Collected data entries
________
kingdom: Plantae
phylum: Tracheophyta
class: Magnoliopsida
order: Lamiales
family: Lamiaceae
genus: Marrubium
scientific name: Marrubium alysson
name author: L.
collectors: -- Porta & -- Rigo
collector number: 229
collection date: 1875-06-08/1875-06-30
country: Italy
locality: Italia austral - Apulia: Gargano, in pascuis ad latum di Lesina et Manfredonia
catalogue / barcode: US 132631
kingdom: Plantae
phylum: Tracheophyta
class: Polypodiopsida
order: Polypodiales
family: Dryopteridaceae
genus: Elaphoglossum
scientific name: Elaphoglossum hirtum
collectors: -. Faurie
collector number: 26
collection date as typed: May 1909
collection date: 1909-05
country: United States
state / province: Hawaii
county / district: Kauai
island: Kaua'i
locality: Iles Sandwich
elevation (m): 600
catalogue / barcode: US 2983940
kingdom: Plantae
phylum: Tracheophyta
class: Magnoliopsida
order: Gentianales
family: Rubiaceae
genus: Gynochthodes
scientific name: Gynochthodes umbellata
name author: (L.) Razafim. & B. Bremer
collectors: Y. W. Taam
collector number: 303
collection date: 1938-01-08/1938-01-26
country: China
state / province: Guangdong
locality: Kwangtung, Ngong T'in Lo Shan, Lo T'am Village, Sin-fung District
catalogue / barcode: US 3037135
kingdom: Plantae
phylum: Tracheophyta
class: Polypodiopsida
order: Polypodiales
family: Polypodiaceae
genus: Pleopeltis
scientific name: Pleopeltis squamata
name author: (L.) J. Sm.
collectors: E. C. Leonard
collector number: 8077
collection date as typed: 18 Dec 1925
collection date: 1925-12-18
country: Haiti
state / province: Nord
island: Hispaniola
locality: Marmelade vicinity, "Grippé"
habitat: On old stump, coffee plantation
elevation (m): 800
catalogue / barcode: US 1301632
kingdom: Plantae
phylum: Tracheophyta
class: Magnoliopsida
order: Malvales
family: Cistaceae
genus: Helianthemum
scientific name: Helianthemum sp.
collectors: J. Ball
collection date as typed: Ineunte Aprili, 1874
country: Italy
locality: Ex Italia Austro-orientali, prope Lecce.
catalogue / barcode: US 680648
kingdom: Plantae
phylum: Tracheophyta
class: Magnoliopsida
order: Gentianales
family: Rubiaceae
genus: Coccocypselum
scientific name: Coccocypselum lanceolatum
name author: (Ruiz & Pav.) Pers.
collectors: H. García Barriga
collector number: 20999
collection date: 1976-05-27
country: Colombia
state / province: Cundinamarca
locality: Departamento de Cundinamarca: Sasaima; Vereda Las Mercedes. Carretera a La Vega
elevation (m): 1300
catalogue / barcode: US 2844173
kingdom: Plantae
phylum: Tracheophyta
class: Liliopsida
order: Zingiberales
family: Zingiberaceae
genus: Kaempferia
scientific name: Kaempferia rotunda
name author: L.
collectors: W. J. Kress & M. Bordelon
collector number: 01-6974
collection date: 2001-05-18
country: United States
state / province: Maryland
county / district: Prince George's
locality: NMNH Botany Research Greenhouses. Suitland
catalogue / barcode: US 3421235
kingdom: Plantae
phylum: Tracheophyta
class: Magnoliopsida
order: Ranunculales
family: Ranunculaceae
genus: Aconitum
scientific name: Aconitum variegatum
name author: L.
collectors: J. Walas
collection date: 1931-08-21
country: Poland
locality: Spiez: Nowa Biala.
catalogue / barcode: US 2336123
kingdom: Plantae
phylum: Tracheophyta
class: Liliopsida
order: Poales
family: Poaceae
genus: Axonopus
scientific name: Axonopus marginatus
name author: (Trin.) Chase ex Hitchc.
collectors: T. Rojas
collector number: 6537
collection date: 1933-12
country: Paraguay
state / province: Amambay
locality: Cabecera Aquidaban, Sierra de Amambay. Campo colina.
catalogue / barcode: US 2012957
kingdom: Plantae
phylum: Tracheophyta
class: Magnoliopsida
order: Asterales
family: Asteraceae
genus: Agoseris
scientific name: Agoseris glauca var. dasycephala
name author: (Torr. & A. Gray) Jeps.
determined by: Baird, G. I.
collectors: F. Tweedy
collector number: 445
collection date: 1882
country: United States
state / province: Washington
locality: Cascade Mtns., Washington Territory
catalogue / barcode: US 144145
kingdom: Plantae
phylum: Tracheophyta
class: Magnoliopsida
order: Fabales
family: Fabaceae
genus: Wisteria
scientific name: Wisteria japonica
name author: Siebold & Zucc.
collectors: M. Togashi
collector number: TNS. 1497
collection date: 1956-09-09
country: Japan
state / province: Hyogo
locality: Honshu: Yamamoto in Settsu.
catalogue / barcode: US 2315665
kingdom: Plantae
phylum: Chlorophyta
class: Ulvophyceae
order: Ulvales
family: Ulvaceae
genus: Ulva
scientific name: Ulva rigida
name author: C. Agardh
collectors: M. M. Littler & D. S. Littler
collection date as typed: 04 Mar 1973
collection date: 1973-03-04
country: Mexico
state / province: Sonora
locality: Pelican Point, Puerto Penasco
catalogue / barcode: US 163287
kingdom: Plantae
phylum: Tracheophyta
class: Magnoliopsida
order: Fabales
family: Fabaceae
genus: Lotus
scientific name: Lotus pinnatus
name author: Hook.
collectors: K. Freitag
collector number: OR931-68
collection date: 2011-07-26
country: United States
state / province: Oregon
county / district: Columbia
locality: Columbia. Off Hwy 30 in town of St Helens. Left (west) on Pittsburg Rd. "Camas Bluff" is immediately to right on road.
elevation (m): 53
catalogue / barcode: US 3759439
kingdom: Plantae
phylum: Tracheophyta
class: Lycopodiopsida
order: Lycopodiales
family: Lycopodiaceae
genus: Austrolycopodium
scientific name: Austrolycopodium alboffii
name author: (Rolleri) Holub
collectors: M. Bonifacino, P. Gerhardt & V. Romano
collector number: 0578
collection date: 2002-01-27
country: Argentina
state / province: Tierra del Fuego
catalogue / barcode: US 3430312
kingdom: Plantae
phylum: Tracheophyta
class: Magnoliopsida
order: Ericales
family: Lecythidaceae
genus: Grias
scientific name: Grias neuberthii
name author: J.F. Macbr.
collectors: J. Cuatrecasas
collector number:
________
Arrange the lines from the one with "elevation (m): 800" to the one with "genus: Coccocypselum" as a numbered list, both included, with any blank lines dropped.

COMPLETE OUTPUT
1. elevation (m): 800
2. catalogue / barcode: US 1301632
3. kingdom: Plantae
4. phylum: Tracheophyta
5. class: Magnoliopsida
6. order: Malvales
7. family: Cistaceae
8. genus: Helianthemum
9. scientific name: Helianthemum sp.
10. collectors: J. Ball
11. collection date as typed: Ineunte Aprili, 1874
12. country: Italy
13. locality: Ex Italia Austro-orientali, prope Lecce.
14. catalogue / barcode: US 680648
15. kingdom: Plantae
16. phylum: Tracheophyta
17. class: Magnoliopsida
18. order: Gentianales
19. family: Rubiaceae
20. genus: Coccocypselum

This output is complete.